Qualche spunto qua e là il regista lo incastona, ma è soltanto un intermezzo all'interno di una costruzione votata all'azione e allo sfarzo scenico che comunque dimostrano il particolare gusto visivo che il regista ci aveva già dimostrato nei suoi lavori precedenti: accenni alle tradizioni e alle superstizioni cinesi, qualche pennellata politica soprattutto da parte dell'infervorato Wang ancora intriso di spirito rivoluzionario (siamo nei primi anni 90 ), la visione sui fantasmi e sugli spiriti tutta cinese, qualche battuta ironica che sembra uscita da Indiana Jones e delle immagini della Mongolia Interna che tolgono il fiato; insomma Mojin è lavoro che si gioca tutte le sue carte sulla spettacolarità e sul coinvolgimento del pubblico, che tra l'altro gli ha decretato un enorme successo al botteghino, in perfetto stile blockbuster.

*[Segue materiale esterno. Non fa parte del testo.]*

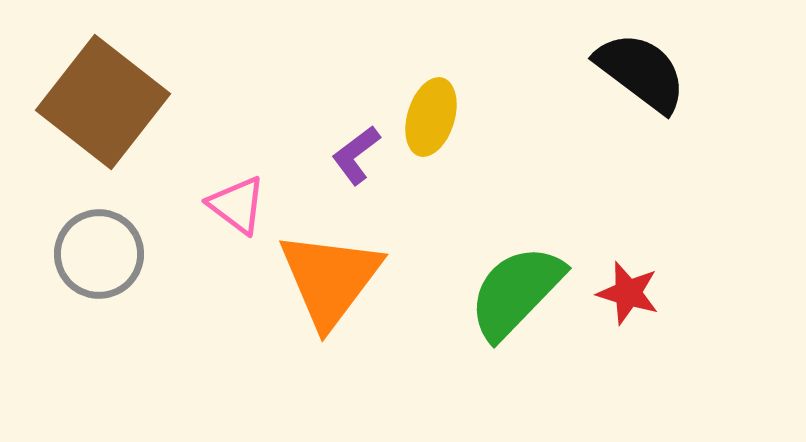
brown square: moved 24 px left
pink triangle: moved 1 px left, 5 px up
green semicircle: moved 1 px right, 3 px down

Se da un lato questo può apparire come un passo indietro nella seppur breve cinematografia del regista, è indubbio che Mojin nel suo genere si fa apprezzare, nonostante i limiti, e conferma comunque le qualità alla regia di Wuershan.
Scegliendo tre attori di grande richiamo il regista ha inteso puntellare il suo lavoro con sicuri ancoraggi: Huang Bo è tra tutti quello che sembra più convincente, mentre Chen Kun e la deliziosa Shu Qi appaiono un po' troppo ingessati nei loro ruoli che comunque svolgono bene; da segnalare inoltre la presenza di quella che fu una delle attrici di punta del cinema cinese degli anni 80, Liu Xiaoqing nel ruolo della sacerdotessa del culto misterioso e di Cherry Ngan, astro ormai definitivamente nato del cinema di Hong Kong, nella parte di una segretaria giapponese del capo sempre pronta a menare le mani, facendo chiaramente il verso alla Gogo di tarantiniana memoria.